**WHAT THIS TASK INVOLVES:** Retype the stretch of the listing from the line containing "principal en lugar de la compra inmediata" through the end of the listing, keeping every line identical.

[Saved data entries]
___

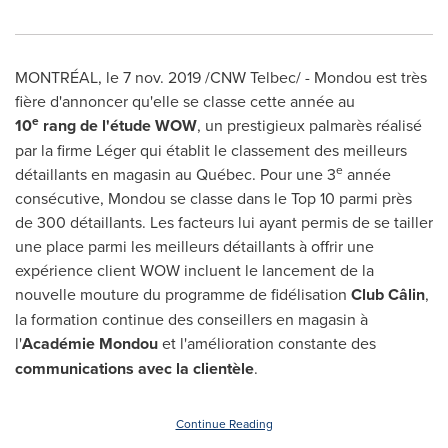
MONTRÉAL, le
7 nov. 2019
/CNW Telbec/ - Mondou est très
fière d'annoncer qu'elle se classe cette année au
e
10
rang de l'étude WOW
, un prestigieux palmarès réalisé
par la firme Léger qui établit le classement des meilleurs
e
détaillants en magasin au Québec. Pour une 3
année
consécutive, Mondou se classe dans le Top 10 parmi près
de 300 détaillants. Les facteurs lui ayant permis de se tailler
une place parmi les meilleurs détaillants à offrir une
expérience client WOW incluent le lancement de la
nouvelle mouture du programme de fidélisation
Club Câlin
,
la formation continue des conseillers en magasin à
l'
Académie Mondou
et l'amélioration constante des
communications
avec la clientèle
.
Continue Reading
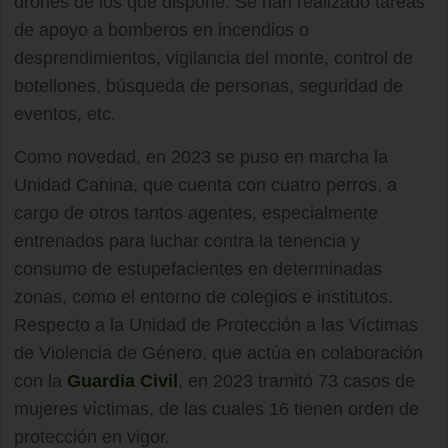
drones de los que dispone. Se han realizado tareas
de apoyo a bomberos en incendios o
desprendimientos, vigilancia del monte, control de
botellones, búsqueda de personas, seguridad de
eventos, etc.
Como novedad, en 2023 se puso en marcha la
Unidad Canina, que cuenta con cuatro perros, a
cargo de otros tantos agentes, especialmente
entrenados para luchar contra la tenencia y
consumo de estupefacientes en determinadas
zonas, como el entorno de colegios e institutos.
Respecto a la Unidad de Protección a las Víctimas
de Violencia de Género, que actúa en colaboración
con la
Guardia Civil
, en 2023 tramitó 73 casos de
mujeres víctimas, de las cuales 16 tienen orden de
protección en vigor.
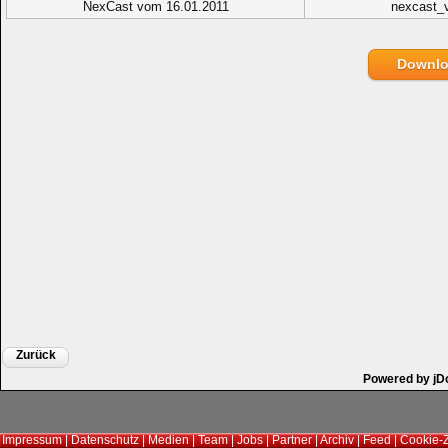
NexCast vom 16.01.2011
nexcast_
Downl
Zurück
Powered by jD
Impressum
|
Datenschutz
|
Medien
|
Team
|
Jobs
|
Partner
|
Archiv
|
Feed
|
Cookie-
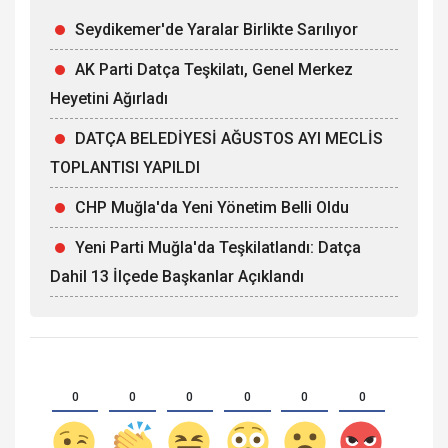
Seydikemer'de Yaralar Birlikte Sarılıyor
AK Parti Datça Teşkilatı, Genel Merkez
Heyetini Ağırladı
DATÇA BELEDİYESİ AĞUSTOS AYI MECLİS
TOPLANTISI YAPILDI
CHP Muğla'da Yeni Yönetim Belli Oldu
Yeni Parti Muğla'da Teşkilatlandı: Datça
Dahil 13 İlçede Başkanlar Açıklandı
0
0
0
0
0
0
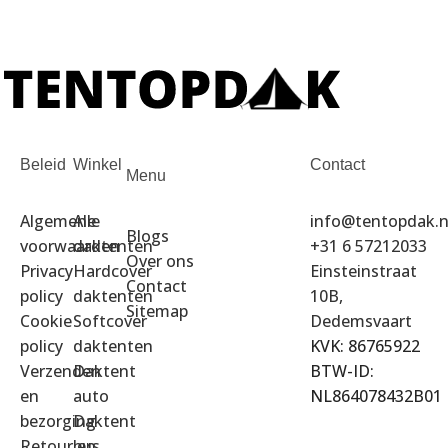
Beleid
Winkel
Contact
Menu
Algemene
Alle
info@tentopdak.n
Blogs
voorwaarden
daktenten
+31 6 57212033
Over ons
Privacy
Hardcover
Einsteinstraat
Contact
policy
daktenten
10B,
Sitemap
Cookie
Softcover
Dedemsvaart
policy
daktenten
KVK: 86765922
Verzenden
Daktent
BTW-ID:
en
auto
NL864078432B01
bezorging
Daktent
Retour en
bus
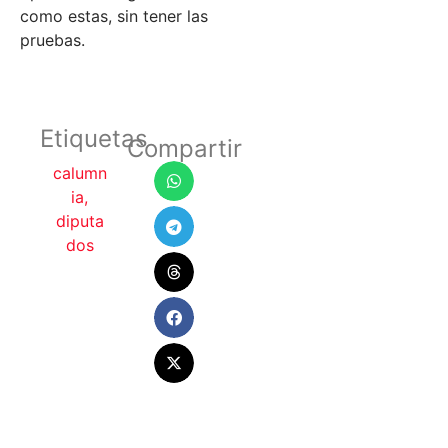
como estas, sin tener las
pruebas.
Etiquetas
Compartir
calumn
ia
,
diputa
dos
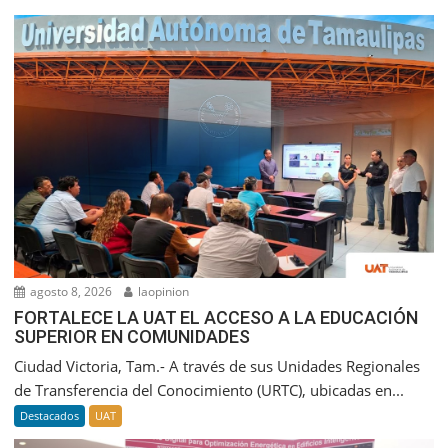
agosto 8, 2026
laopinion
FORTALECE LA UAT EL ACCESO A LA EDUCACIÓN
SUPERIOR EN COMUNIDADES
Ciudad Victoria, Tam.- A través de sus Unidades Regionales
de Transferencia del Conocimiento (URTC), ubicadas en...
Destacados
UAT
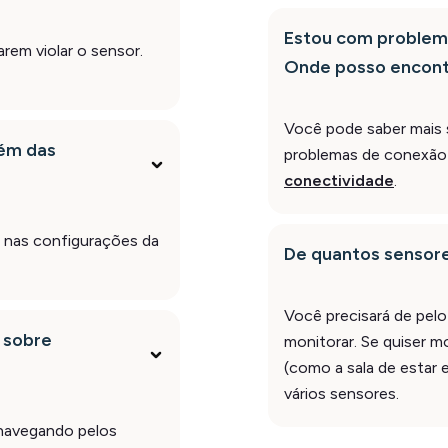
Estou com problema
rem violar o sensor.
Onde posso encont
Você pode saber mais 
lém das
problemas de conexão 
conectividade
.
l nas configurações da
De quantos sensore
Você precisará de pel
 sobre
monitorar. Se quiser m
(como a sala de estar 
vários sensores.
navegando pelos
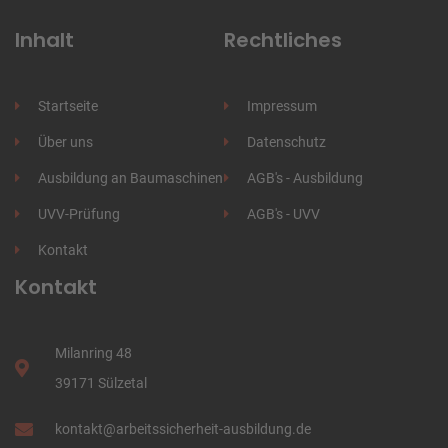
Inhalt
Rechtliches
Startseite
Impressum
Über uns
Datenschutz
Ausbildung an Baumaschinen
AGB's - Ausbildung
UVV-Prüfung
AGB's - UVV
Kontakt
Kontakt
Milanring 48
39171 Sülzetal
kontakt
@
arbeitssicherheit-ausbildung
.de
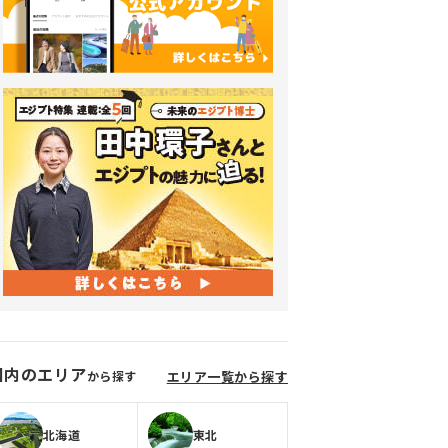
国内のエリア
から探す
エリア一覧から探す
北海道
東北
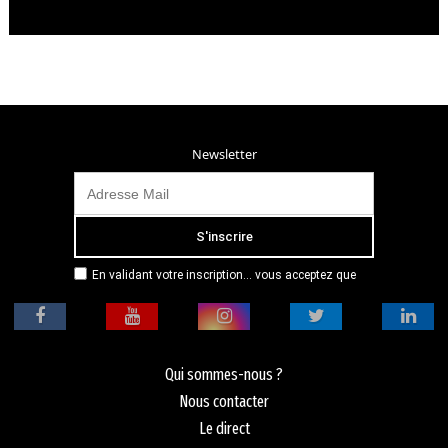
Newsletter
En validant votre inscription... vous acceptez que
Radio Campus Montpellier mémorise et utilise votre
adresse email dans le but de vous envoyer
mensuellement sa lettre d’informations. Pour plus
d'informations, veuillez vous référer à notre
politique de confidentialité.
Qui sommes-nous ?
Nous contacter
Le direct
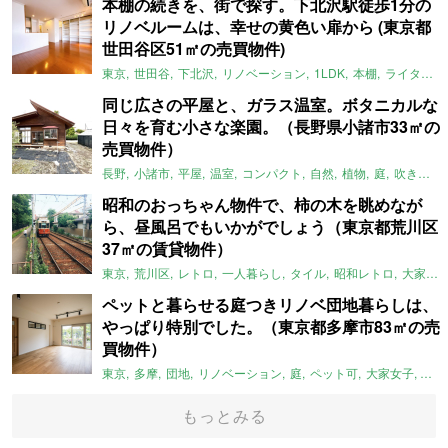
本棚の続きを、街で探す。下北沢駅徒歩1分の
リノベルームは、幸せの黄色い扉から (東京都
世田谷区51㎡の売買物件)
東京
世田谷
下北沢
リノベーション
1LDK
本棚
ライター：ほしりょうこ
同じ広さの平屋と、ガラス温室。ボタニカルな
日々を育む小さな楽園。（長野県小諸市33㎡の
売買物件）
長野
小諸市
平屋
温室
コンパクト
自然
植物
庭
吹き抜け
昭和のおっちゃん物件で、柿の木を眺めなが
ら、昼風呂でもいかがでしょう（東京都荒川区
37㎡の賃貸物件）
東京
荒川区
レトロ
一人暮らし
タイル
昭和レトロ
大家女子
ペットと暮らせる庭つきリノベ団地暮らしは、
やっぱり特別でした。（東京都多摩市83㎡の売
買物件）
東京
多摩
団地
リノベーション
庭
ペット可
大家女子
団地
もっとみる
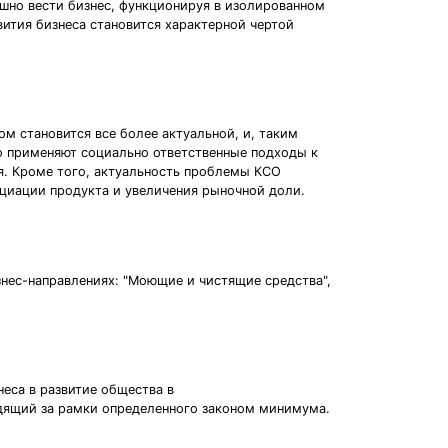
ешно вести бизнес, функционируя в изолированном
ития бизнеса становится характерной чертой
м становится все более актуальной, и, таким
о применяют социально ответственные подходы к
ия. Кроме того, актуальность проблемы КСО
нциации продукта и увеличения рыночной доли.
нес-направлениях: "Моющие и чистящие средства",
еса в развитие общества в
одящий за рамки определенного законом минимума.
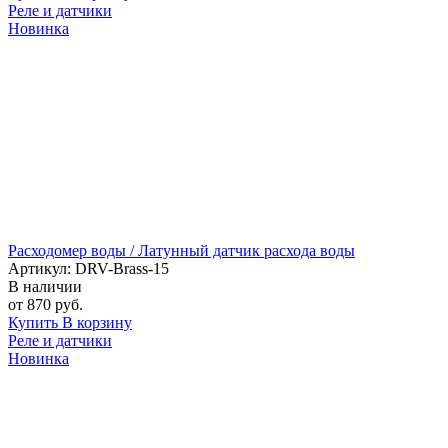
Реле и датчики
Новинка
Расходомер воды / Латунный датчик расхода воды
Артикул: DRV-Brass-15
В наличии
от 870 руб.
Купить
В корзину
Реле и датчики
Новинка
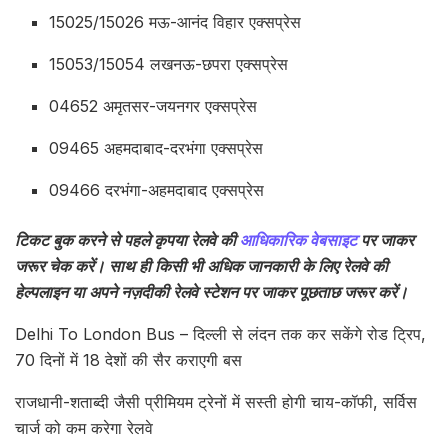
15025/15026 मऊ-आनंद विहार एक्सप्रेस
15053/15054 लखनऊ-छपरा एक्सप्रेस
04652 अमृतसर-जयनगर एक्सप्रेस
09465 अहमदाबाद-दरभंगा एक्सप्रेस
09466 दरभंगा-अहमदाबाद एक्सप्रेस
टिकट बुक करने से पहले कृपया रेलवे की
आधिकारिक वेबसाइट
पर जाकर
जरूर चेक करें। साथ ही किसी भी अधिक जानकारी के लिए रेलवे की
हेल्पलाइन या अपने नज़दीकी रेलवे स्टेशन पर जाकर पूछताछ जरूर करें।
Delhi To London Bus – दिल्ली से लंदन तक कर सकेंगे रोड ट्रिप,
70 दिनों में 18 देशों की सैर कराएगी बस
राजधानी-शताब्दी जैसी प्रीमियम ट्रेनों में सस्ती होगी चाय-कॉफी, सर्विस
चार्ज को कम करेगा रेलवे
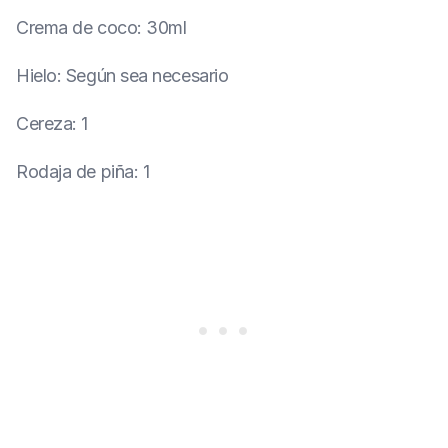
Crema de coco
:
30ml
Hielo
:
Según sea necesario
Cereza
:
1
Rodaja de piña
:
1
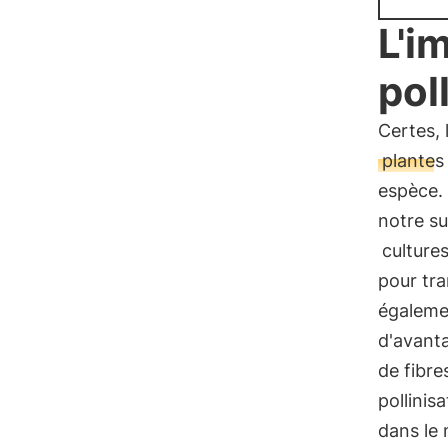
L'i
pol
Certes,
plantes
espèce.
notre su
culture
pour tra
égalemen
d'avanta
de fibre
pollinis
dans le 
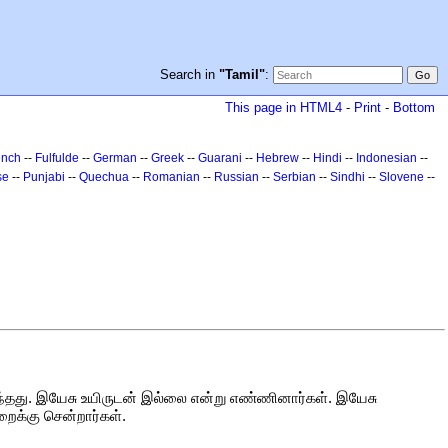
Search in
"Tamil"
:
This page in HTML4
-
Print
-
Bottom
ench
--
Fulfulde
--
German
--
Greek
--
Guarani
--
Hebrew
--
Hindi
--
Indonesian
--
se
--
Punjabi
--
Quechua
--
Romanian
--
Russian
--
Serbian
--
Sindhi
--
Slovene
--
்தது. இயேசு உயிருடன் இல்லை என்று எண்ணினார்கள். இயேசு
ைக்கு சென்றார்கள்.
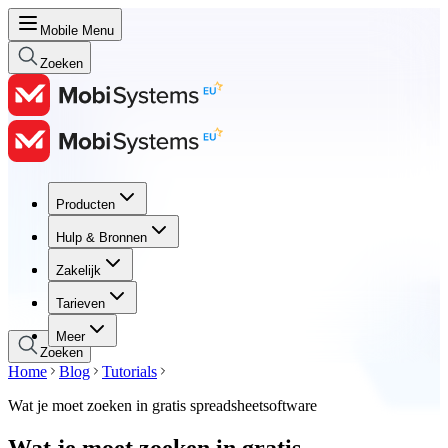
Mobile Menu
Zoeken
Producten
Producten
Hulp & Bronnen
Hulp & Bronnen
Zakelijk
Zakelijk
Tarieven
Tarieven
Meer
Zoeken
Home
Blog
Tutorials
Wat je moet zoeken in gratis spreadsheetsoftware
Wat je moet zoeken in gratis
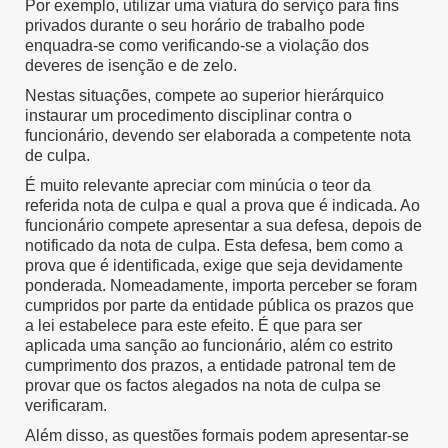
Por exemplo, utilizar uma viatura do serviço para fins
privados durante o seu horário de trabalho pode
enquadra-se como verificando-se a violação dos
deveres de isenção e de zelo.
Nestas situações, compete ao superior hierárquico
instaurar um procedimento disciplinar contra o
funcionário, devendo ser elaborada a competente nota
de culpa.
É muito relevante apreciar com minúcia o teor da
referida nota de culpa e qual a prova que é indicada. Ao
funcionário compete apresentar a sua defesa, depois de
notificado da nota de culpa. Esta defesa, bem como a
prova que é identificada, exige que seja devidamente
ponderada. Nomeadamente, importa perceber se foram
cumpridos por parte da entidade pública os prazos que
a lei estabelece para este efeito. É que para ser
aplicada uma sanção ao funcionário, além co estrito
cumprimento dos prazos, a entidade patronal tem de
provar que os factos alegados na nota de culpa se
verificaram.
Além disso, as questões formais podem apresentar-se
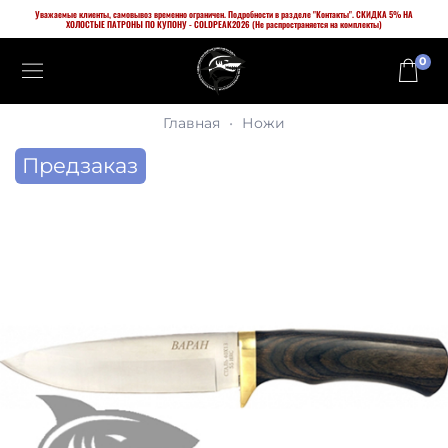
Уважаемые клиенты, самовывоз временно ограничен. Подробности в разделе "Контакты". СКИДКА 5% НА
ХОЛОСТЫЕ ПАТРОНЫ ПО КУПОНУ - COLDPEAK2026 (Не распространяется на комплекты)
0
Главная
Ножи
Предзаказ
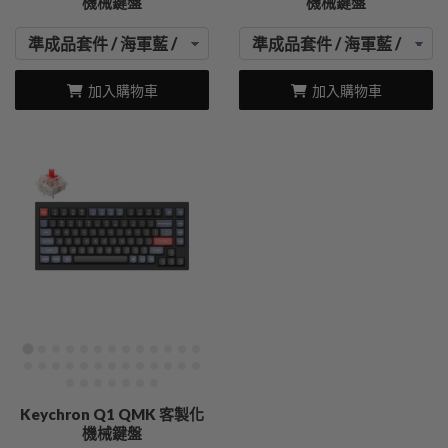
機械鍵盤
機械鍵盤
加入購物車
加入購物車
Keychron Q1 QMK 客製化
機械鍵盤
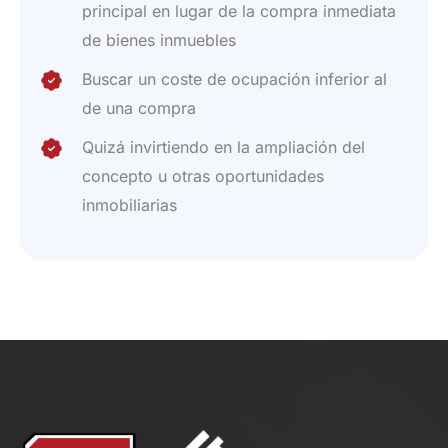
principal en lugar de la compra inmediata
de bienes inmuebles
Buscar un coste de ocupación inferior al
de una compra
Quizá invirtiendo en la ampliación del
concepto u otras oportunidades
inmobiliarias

___

**REPLY:**
principal en lugar de la compra inmediata
de bienes inmuebles
Buscar un coste de ocupación inferior al
de una compra
Quizá invirtiendo en la ampliación del
concepto u otras oportunidades
inmobiliarias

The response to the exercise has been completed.